The Xanatos Gambit is totally one of my favorite tropes.

1 hour ago, Ghostofman said:

I wish I could disagree with you, but you absolutely have a point, and that's a big part of making it so hard. You'd have to either A) Have a group that really played up to their Obligation/Duty/Morality (and in this case, almost ideally all three) and/or B) Spend a lot of time and adventures building up those resources and relationships specifically to yank them out from under the players.

There will also be the temptation to "weaponize" Obligation and turn into a punishment rather than the player tool it was intended to be. Note that some of the adventure writers themselves have fallen into this trap.

11 hours ago, HappyDaze said:

In RPGs, this often doesn't work because PCs avoid attachments to others and are borderline narcissistic sociopaths even when they aren't killing people. It's almost like they know they are the center of the universe and that (almost) everyone else is just an NPC...

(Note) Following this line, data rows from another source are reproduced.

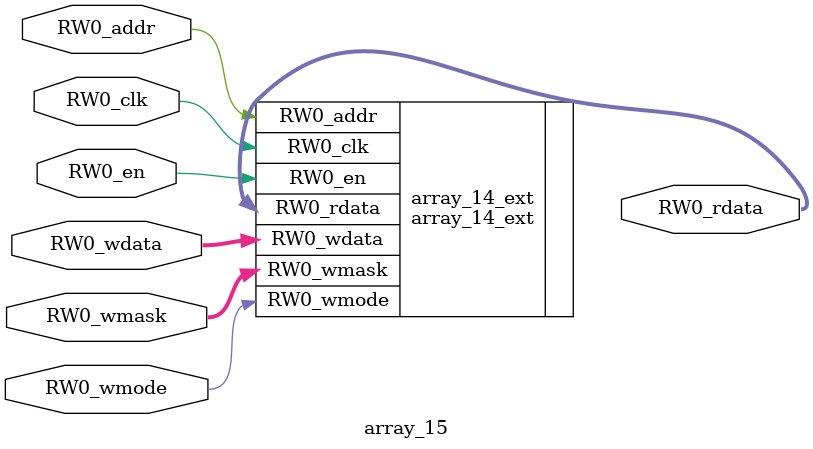
<source format=sv>
`ifndef RANDOMIZE
  `ifdef RANDOMIZE_MEM_INIT
    `define RANDOMIZE
  `endif // RANDOMIZE_MEM_INIT
`endif // not def RANDOMIZE
`ifndef RANDOMIZE
  `ifdef RANDOMIZE_REG_INIT
    `define RANDOMIZE
  `endif // RANDOMIZE_REG_INIT
`endif // not def RANDOMIZE

`ifndef RANDOM
  `define RANDOM $random
`endif // not def RANDOM

// Users can define INIT_RANDOM as general code that gets injected into the
// initializer block for modules with registers.
`ifndef INIT_RANDOM
  `define INIT_RANDOM
`endif // not def INIT_RANDOM

// If using random initialization, you can also define RANDOMIZE_DELAY to
// customize the delay used, otherwise 0.002 is used.
`ifndef RANDOMIZE_DELAY
  `define RANDOMIZE_DELAY 0.002
`endif // not def RANDOMIZE_DELAY

// Define INIT_RANDOM_PROLOG_ for use in our modules below.
`ifndef INIT_RANDOM_PROLOG_
  `ifdef RANDOMIZE
    `ifdef VERILATOR
      `define INIT_RANDOM_PROLOG_ `INIT_RANDOM
    `else  // VERILATOR
      `define INIT_RANDOM_PROLOG_ `INIT_RANDOM #`RANDOMIZE_DELAY begin end
    `endif // VERILATOR
  `else  // RANDOMIZE
    `define INIT_RANDOM_PROLOG_
  `endif // RANDOMIZE
`endif // not def INIT_RANDOM_PROLOG_

// Include register initializers in init blocks unless synthesis is set
`ifndef SYNTHESIS
  `ifndef ENABLE_INITIAL_REG_
    `define ENABLE_INITIAL_REG_
  `endif // not def ENABLE_INITIAL_REG_
`endif // not def SYNTHESIS

// Include rmemory initializers in init blocks unless synthesis is set
`ifndef SYNTHESIS
  `ifndef ENABLE_INITIAL_MEM_
    `define ENABLE_INITIAL_MEM_
  `endif // not def ENABLE_INITIAL_MEM_
`endif // not def SYNTHESIS

module array_15(
  input        RW0_addr,
  input        RW0_en,
  input        RW0_clk,
  input        RW0_wmode,
  input  [3:0] RW0_wdata,
  output [3:0] RW0_rdata,
  input  [3:0] RW0_wmask
);

  array_14_ext array_14_ext (
    .RW0_addr  (RW0_addr),
    .RW0_en    (RW0_en),
    .RW0_clk   (RW0_clk),
    .RW0_wmode (RW0_wmode),
    .RW0_wdata (RW0_wdata),
    .RW0_rdata (RW0_rdata),
    .RW0_wmask (RW0_wmask)
  );
endmodule


</source>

Luckily with these players they know what not to do (most are Dms) and I'm taking measures to yank the feeling of them being the center away from the (people controlled villains, events grinding on without the players ect.). Now the hardest part, to make them care about a NPC (whelp).

Edited by Samuel Richard
1 hour ago, Samuel Richard said:

Now the hardest part, to make them care about a NPC (whelp).

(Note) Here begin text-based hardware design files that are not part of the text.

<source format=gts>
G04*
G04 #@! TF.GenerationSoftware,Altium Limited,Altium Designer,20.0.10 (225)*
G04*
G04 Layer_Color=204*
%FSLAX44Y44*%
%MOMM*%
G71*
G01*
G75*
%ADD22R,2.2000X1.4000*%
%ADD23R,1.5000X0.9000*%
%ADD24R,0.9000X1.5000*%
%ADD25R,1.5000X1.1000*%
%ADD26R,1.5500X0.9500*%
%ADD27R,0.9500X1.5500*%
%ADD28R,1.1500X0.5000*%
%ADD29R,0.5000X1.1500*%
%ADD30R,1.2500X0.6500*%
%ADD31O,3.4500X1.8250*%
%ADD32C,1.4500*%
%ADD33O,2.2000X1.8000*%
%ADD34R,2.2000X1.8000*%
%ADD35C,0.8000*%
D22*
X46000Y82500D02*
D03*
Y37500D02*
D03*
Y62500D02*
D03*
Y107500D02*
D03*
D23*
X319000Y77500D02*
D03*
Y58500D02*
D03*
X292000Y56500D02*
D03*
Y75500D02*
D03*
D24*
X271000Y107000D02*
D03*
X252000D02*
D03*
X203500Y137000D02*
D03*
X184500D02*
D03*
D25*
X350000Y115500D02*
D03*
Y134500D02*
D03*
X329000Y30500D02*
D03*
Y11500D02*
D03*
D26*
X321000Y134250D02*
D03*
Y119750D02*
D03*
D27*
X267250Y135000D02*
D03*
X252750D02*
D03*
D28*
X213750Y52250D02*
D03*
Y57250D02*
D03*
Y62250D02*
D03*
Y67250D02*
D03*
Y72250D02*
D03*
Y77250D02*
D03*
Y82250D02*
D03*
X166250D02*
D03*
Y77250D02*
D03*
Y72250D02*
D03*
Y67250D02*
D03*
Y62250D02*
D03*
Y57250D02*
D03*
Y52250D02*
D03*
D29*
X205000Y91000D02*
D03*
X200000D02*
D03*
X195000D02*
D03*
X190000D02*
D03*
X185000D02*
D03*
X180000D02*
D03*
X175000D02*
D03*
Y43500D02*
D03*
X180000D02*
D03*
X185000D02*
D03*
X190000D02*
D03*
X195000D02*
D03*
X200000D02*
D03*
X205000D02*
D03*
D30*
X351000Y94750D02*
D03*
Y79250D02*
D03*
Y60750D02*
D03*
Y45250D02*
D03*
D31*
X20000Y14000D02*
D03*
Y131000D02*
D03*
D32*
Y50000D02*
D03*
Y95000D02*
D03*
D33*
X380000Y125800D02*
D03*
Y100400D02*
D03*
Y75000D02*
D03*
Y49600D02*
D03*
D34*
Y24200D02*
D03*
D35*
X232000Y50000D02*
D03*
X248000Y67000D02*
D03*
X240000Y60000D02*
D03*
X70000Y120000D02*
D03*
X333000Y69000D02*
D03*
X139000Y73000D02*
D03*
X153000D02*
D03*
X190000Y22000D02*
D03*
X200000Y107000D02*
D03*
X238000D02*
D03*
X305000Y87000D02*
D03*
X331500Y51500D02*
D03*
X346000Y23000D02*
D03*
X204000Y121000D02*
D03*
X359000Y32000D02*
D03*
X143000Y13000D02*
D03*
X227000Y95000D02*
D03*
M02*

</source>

You could make a meme about it...

On 11/9/2018 at 10:39 AM, HappyDaze said:

There will also be the temptation to "weaponize" Obligation and turn into a punishment rather than the player tool it was intended to be. Note that some of the adventure writers themselves have fallen into this trap.

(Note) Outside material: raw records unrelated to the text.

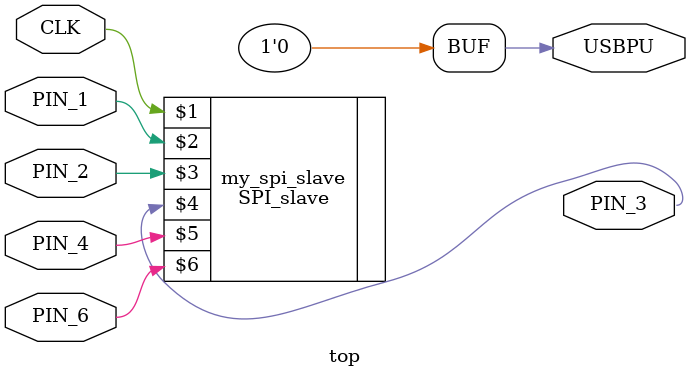
<source format=v>
module top (
    input CLK,    // 16MHz clock
    input PIN_1,
    input PIN_2,
    output PIN_3,
    input PIN_4,
    input PIN_6,
    output USBPU  // USB pull-up resistor
);
    // drive USB pull-up resistor to '0' to disable USB
    assign USBPU = 0;


    // use pins on the left  side of the board.
    // SPI_SCK = PIN_1
    // SPI_MOSI = PIN_2
    // SPI_MISO = PIN_3
    // SPI_SSEL = PIN_4
    // reset = PIN_6
    SPI_slave my_spi_slave(CLK, PIN_1, PIN_2, PIN_3, PIN_4, PIN_6);
endmodule

</source>
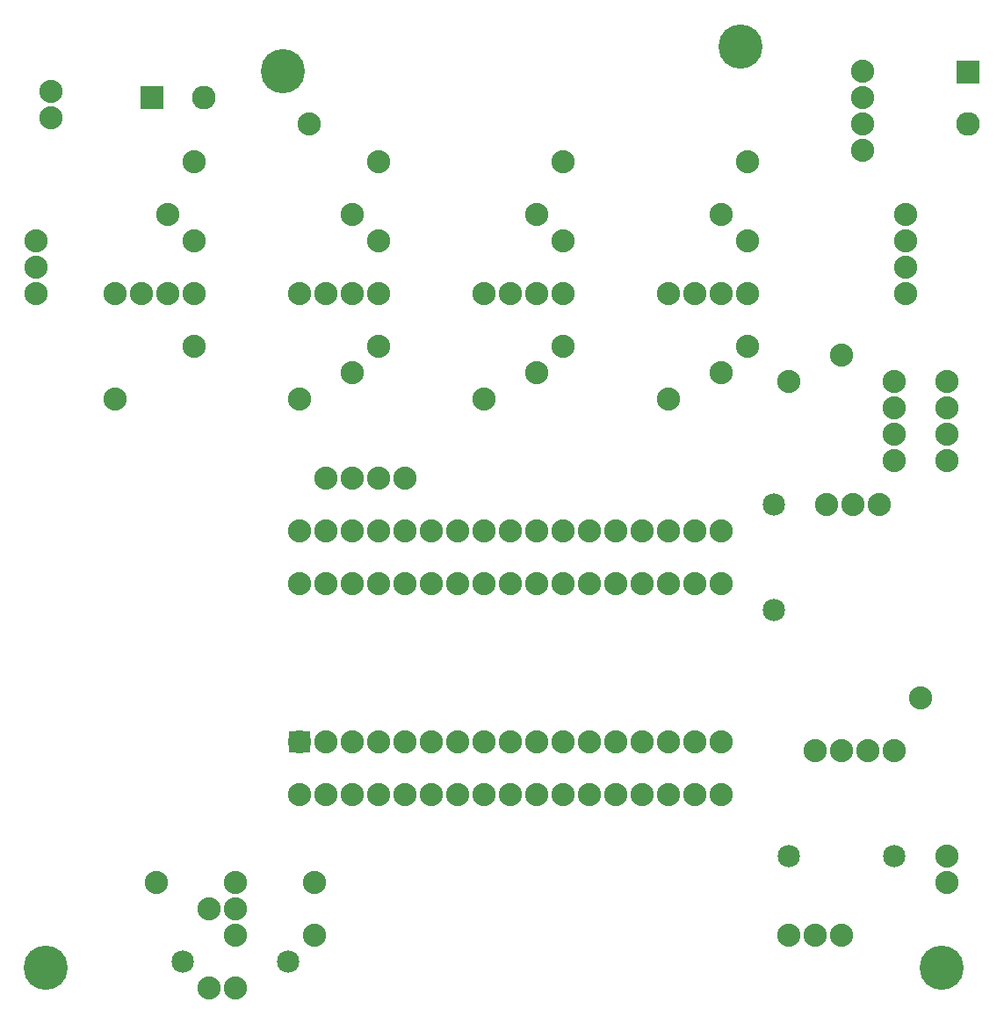
<source format=gts>
G04 MADE WITH FRITZING*
G04 WWW.FRITZING.ORG*
G04 DOUBLE SIDED*
G04 HOLES PLATED*
G04 CONTOUR ON CENTER OF CONTOUR VECTOR*
%ASAXBY*%
%FSLAX23Y23*%
%MOIN*%
%OFA0B0*%
%SFA1.0B1.0*%
%ADD10C,0.167480*%
%ADD11C,0.090000*%
%ADD12C,0.088000*%
%ADD13C,0.085000*%
%ADD14C,0.080555*%
%ADD15C,0.080583*%
%ADD16R,0.090000X0.090000*%
%ADD17R,0.080542X0.080570*%
%LNMASK1*%
G90*
G70*
G54D10*
X220Y161D03*
X3620Y161D03*
X1120Y3561D03*
X2856Y3655D03*
G54D11*
X623Y3461D03*
X820Y3461D03*
X3720Y3558D03*
X3720Y3361D03*
X3720Y3558D03*
X3720Y3361D03*
G54D12*
X1220Y3361D03*
X1220Y3361D03*
G54D13*
X740Y185D03*
X1140Y185D03*
X740Y185D03*
X1140Y185D03*
G54D12*
X940Y485D03*
X940Y385D03*
X940Y285D03*
X940Y485D03*
X940Y385D03*
X940Y285D03*
G54D13*
X940Y485D03*
X940Y385D03*
X940Y285D03*
X940Y485D03*
X940Y385D03*
X940Y285D03*
G54D12*
X840Y85D03*
X940Y85D03*
X840Y85D03*
X940Y85D03*
X1240Y485D03*
X1240Y485D03*
X1240Y285D03*
X1240Y285D03*
X840Y385D03*
X840Y385D03*
X640Y485D03*
X640Y485D03*
X3640Y585D03*
X3640Y485D03*
X3040Y285D03*
X3140Y285D03*
X3240Y285D03*
G54D13*
X3040Y585D03*
X3440Y585D03*
X3040Y585D03*
X3440Y585D03*
X3381Y1917D03*
X3281Y1917D03*
X3181Y1917D03*
X3381Y1917D03*
X3281Y1917D03*
X3181Y1917D03*
X2881Y2717D03*
X2781Y2717D03*
X2681Y2717D03*
X2881Y2717D03*
X2781Y2717D03*
X2681Y2717D03*
X2181Y2717D03*
X2081Y2717D03*
X1981Y2717D03*
X2181Y2717D03*
X2081Y2717D03*
X1981Y2717D03*
X1481Y2717D03*
X1381Y2717D03*
X1281Y2717D03*
X1481Y2717D03*
X1381Y2717D03*
X1281Y2717D03*
X781Y2717D03*
X681Y2717D03*
X581Y2717D03*
X781Y2717D03*
X681Y2717D03*
X581Y2717D03*
X2981Y1917D03*
X2981Y1517D03*
X2981Y1917D03*
X2981Y1517D03*
X2581Y2717D03*
X2581Y2317D03*
X2581Y2717D03*
X2581Y2317D03*
X1881Y2717D03*
X1881Y2317D03*
X1881Y2717D03*
X1881Y2317D03*
X1181Y2717D03*
X1181Y2317D03*
X1181Y2717D03*
X1181Y2317D03*
X481Y2717D03*
X481Y2317D03*
X481Y2717D03*
X481Y2317D03*
G54D12*
X1581Y2017D03*
X1481Y2017D03*
X1381Y2017D03*
X1281Y2017D03*
X1581Y2017D03*
X1481Y2017D03*
X1381Y2017D03*
X1281Y2017D03*
X1183Y1020D03*
X1283Y1020D03*
X1383Y1020D03*
X1483Y1020D03*
X1583Y1020D03*
X1683Y1020D03*
X1783Y1020D03*
X1883Y1020D03*
X1983Y1020D03*
X2083Y1020D03*
X2183Y1020D03*
X2283Y1020D03*
X2383Y1020D03*
X2483Y1020D03*
X2583Y1020D03*
X2683Y1020D03*
X2783Y1020D03*
X1183Y1020D03*
X1283Y1020D03*
X1383Y1020D03*
X1483Y1020D03*
X1583Y1020D03*
X1683Y1020D03*
X1783Y1020D03*
X1883Y1020D03*
X1983Y1020D03*
X2083Y1020D03*
X2183Y1020D03*
X2283Y1020D03*
X2383Y1020D03*
X2483Y1020D03*
X2583Y1020D03*
X2683Y1020D03*
X2783Y1020D03*
X1183Y1620D03*
X1283Y1620D03*
X1383Y1620D03*
X1483Y1620D03*
X1583Y1620D03*
X1683Y1620D03*
X1783Y1620D03*
X1883Y1620D03*
X1983Y1620D03*
X2083Y1620D03*
X2183Y1620D03*
X2283Y1620D03*
X2383Y1620D03*
X2483Y1620D03*
X2583Y1620D03*
X2683Y1620D03*
X2783Y1620D03*
X1183Y1620D03*
X1283Y1620D03*
X1383Y1620D03*
X1483Y1620D03*
X1583Y1620D03*
X1683Y1620D03*
X1783Y1620D03*
X1883Y1620D03*
X1983Y1620D03*
X2083Y1620D03*
X2183Y1620D03*
X2283Y1620D03*
X2383Y1620D03*
X2483Y1620D03*
X2583Y1620D03*
X2683Y1620D03*
X2783Y1620D03*
G54D14*
X1183Y1020D03*
X1283Y1020D03*
X1383Y1020D03*
X1483Y1020D03*
X1583Y1020D03*
X1683Y1020D03*
X1783Y1020D03*
X1883Y1020D03*
X1983Y1020D03*
G54D15*
X2083Y1020D03*
X2183Y1020D03*
X2283Y1020D03*
G54D14*
X2383Y1020D03*
X2483Y1020D03*
G54D15*
X2583Y1020D03*
X2683Y1020D03*
X2783Y1020D03*
G54D14*
X1183Y1620D03*
X1283Y1620D03*
X1383Y1620D03*
X1483Y1620D03*
X1583Y1620D03*
X1683Y1620D03*
X1983Y1620D03*
G54D15*
X2083Y1620D03*
G54D14*
X1883Y1620D03*
X1783Y1620D03*
G54D15*
X2183Y1620D03*
X2283Y1620D03*
G54D14*
X2383Y1620D03*
X2483Y1620D03*
G54D15*
X2583Y1620D03*
X2683Y1620D03*
X2783Y1620D03*
G54D12*
X3440Y2385D03*
X3440Y2285D03*
X3440Y2185D03*
X3440Y2085D03*
X3440Y2385D03*
X3440Y2285D03*
X3440Y2185D03*
X3440Y2085D03*
X3640Y2385D03*
X3640Y2285D03*
X3640Y2185D03*
X3640Y2085D03*
X3640Y2385D03*
X3640Y2285D03*
X3640Y2185D03*
X3640Y2085D03*
X181Y2917D03*
X181Y2817D03*
X181Y2717D03*
X181Y2917D03*
X181Y2817D03*
X181Y2717D03*
X3320Y3561D03*
X3320Y3461D03*
X3320Y3361D03*
X3320Y3261D03*
X3320Y3561D03*
X3320Y3461D03*
X3320Y3361D03*
X3320Y3261D03*
X3481Y3017D03*
X3481Y2917D03*
X3481Y2817D03*
X3481Y2717D03*
X3481Y3017D03*
X3481Y2917D03*
X3481Y2817D03*
X3481Y2717D03*
X240Y3485D03*
X240Y3385D03*
X240Y3485D03*
X240Y3385D03*
X2581Y2317D03*
X2581Y2317D03*
X2781Y2417D03*
X2781Y2417D03*
X2081Y2417D03*
X2081Y2417D03*
X1381Y2417D03*
X1381Y2417D03*
X1881Y2317D03*
X1881Y2317D03*
X1181Y2317D03*
X1181Y2317D03*
X481Y2317D03*
X481Y2317D03*
X2881Y2517D03*
X2881Y2517D03*
X3240Y985D03*
X3140Y985D03*
X3240Y985D03*
X3140Y985D03*
X3540Y1185D03*
X3540Y1185D03*
X3440Y985D03*
X3340Y985D03*
X3440Y985D03*
X3340Y985D03*
X3381Y1917D03*
X3281Y1917D03*
X3181Y1917D03*
X3381Y1917D03*
X3281Y1917D03*
X3181Y1917D03*
X2881Y2717D03*
X2781Y2717D03*
X2681Y2717D03*
X2881Y2717D03*
X2781Y2717D03*
X2681Y2717D03*
X2881Y3217D03*
X2881Y3217D03*
X2881Y2917D03*
X2881Y2917D03*
X2581Y2717D03*
X2581Y2717D03*
X3240Y2485D03*
X3240Y2485D03*
X3040Y2385D03*
X3040Y2385D03*
X2781Y3017D03*
X2781Y3017D03*
X2181Y3217D03*
X2181Y3217D03*
X2181Y2717D03*
X2081Y2717D03*
X1981Y2717D03*
X2181Y2717D03*
X2081Y2717D03*
X1981Y2717D03*
X2181Y2517D03*
X2181Y2517D03*
X2181Y2917D03*
X2181Y2917D03*
X1881Y2717D03*
X1881Y2717D03*
X2081Y3017D03*
X2081Y3017D03*
X1481Y2917D03*
X1481Y2917D03*
X1481Y2517D03*
X1481Y2517D03*
X1481Y2717D03*
X1381Y2717D03*
X1281Y2717D03*
X1481Y2717D03*
X1381Y2717D03*
X1281Y2717D03*
X1381Y3017D03*
X1381Y3017D03*
X1181Y2717D03*
X1181Y2717D03*
X1481Y3217D03*
X1481Y3217D03*
X681Y3017D03*
X681Y3017D03*
X781Y2517D03*
X781Y2517D03*
X781Y2717D03*
X681Y2717D03*
X581Y2717D03*
X781Y2717D03*
X681Y2717D03*
X581Y2717D03*
X781Y2917D03*
X781Y2917D03*
X481Y2717D03*
X481Y2717D03*
X781Y3217D03*
X781Y3217D03*
X2781Y1817D03*
X2681Y1817D03*
X2581Y1817D03*
X2481Y1817D03*
X2381Y1817D03*
X2281Y1817D03*
X2181Y1817D03*
X2081Y1817D03*
X1981Y1817D03*
X1881Y1817D03*
X1781Y1817D03*
X1681Y1817D03*
X1581Y1817D03*
X1481Y1817D03*
X1381Y1817D03*
X1281Y1817D03*
X1181Y1817D03*
X2781Y1817D03*
X2681Y1817D03*
X2581Y1817D03*
X2481Y1817D03*
X2381Y1817D03*
X2281Y1817D03*
X2181Y1817D03*
X2081Y1817D03*
X1981Y1817D03*
X1881Y1817D03*
X1781Y1817D03*
X1681Y1817D03*
X1581Y1817D03*
X1481Y1817D03*
X1381Y1817D03*
X1281Y1817D03*
X1181Y1817D03*
X2781Y817D03*
X2681Y817D03*
X2581Y817D03*
X2481Y817D03*
X2381Y817D03*
X2281Y817D03*
X2181Y817D03*
X2081Y817D03*
X1981Y817D03*
X1881Y817D03*
X1781Y817D03*
X1681Y817D03*
X1581Y817D03*
X1481Y817D03*
X1381Y817D03*
X1281Y817D03*
X1181Y817D03*
X2781Y817D03*
X2681Y817D03*
X2581Y817D03*
X2481Y817D03*
X2381Y817D03*
X2281Y817D03*
X2181Y817D03*
X2081Y817D03*
X1981Y817D03*
X1881Y817D03*
X1781Y817D03*
X1681Y817D03*
X1581Y817D03*
X1481Y817D03*
X1381Y817D03*
X1281Y817D03*
X1181Y817D03*
G54D16*
X623Y3461D03*
X3720Y3558D03*
X3720Y3558D03*
G54D17*
X1183Y1020D03*
G04 End of Mask1*
M02*
</source>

A lot of this problem falls on the Gamemaster. I have played under a bunch of different people, and have figured out what you need to take, and what is a waste for each GM. Some GM's make NPC attachments into giant anchors, even when they are purchased as advantages. Some completely gloss over certain skills, and put massive emphasis on others. Some houserule so extensively, you might as well not bother buying the game books. I'm not a giant fan of how obligation works in this system (or duty or morality). As a GM now, I allow them to take some, use it occasionally, but usually my current group worries about it enough on their own. I have been blessed with a group that role-plays it fairly well, both as advantage and disadvantage.

On 11/10/2018 at 1:09 PM, Edgookin said:

A lot of this problem falls on the Gamemaster. I have played under a bunch of different people, and have figured out what you need to take, and what is a waste for each GM.

I recall a player in a Vampire game many years ago asking me to help her build her character. Looking it over, I said, "You're spending a lot to start with 5 dots in Subterfuge. It's probably a waste to have more dots there than the GM does in real life." After laughing, she dropped it to 3 dots, which was probably still higher than that GM possessed.